Which lines run from the start of the data below to the line containing "nodaļas darbības nodrošināšanai, novada"? Set them down exactly, with none added.

Extracted material START

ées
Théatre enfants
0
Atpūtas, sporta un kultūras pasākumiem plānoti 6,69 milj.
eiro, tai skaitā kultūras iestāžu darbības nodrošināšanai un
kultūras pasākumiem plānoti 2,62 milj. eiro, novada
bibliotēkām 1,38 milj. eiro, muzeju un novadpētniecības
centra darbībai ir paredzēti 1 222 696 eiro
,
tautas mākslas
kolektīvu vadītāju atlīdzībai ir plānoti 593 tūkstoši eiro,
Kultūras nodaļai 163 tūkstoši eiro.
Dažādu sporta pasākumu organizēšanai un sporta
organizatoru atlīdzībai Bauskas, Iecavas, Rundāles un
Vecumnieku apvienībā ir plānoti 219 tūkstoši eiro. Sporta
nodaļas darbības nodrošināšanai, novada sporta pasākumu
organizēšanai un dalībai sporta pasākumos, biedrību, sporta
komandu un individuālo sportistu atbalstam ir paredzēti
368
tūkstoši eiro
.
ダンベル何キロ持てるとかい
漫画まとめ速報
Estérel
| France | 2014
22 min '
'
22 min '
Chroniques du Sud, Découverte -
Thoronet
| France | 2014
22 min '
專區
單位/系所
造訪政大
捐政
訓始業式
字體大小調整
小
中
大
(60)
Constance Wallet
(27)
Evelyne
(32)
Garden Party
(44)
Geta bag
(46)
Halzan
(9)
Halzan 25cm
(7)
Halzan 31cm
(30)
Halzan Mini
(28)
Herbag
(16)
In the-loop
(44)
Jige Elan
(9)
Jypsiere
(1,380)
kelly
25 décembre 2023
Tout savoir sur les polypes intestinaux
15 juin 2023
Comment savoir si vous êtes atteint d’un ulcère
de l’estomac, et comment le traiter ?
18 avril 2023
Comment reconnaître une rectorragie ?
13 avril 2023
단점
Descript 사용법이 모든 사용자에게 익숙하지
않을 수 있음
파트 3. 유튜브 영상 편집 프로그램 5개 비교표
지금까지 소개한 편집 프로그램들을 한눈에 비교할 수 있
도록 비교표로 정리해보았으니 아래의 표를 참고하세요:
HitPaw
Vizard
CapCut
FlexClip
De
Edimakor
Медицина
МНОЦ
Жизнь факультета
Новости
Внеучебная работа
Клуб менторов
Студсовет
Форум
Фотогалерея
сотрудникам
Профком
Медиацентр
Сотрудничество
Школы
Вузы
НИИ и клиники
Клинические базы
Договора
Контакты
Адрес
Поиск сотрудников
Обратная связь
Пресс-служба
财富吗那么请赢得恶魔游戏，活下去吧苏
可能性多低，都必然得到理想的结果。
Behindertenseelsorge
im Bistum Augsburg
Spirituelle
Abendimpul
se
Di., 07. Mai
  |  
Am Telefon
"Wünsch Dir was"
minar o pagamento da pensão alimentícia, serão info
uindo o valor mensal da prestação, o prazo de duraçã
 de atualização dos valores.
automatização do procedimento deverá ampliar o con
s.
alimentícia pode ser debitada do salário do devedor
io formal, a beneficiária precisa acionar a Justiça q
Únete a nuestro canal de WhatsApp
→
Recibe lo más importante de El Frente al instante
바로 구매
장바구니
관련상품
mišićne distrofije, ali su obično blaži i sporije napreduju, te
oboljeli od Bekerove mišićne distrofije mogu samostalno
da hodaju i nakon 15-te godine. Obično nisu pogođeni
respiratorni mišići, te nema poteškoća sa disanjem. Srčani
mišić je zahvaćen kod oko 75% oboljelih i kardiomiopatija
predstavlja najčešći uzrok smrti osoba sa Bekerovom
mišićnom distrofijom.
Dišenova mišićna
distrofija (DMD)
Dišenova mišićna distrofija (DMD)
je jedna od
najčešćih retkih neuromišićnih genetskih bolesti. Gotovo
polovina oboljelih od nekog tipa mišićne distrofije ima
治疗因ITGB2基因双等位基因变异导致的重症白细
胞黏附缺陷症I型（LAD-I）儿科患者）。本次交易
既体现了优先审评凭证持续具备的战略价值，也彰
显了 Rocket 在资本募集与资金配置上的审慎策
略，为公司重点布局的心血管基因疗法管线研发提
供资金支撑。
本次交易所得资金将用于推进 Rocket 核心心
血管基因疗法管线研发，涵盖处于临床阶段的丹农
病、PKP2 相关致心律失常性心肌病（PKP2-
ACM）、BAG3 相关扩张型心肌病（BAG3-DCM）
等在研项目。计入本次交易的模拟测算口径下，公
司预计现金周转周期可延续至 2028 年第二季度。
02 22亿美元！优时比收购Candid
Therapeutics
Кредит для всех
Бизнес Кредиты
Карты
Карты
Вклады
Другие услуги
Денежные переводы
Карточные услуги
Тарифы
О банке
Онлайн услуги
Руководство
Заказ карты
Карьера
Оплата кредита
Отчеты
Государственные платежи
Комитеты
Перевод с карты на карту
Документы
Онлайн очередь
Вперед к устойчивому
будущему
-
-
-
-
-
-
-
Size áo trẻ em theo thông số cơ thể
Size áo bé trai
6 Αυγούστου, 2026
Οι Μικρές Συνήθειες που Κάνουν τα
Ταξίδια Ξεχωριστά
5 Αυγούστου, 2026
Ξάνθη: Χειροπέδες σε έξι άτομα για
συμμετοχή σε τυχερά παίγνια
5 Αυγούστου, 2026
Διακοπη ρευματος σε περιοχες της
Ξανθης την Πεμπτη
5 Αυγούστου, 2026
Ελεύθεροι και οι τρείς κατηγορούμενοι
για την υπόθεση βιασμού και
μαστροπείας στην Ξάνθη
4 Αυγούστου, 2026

Extracted material END

(Task solution)
ées
Théatre enfants
0
Atpūtas, sporta un kultūras pasākumiem plānoti 6,69 milj.
eiro, tai skaitā kultūras iestāžu darbības nodrošināšanai un
kultūras pasākumiem plānoti 2,62 milj. eiro, novada
bibliotēkām 1,38 milj. eiro, muzeju un novadpētniecības
centra darbībai ir paredzēti 1 222 696 eiro
,
tautas mākslas
kolektīvu vadītāju atlīdzībai ir plānoti 593 tūkstoši eiro,
Kultūras nodaļai 163 tūkstoši eiro.
Dažādu sporta pasākumu organizēšanai un sporta
organizatoru atlīdzībai Bauskas, Iecavas, Rundāles un
Vecumnieku apvienībā ir plānoti 219 tūkstoši eiro. Sporta
nodaļas darbības nodrošināšanai, novada sporta pasākumu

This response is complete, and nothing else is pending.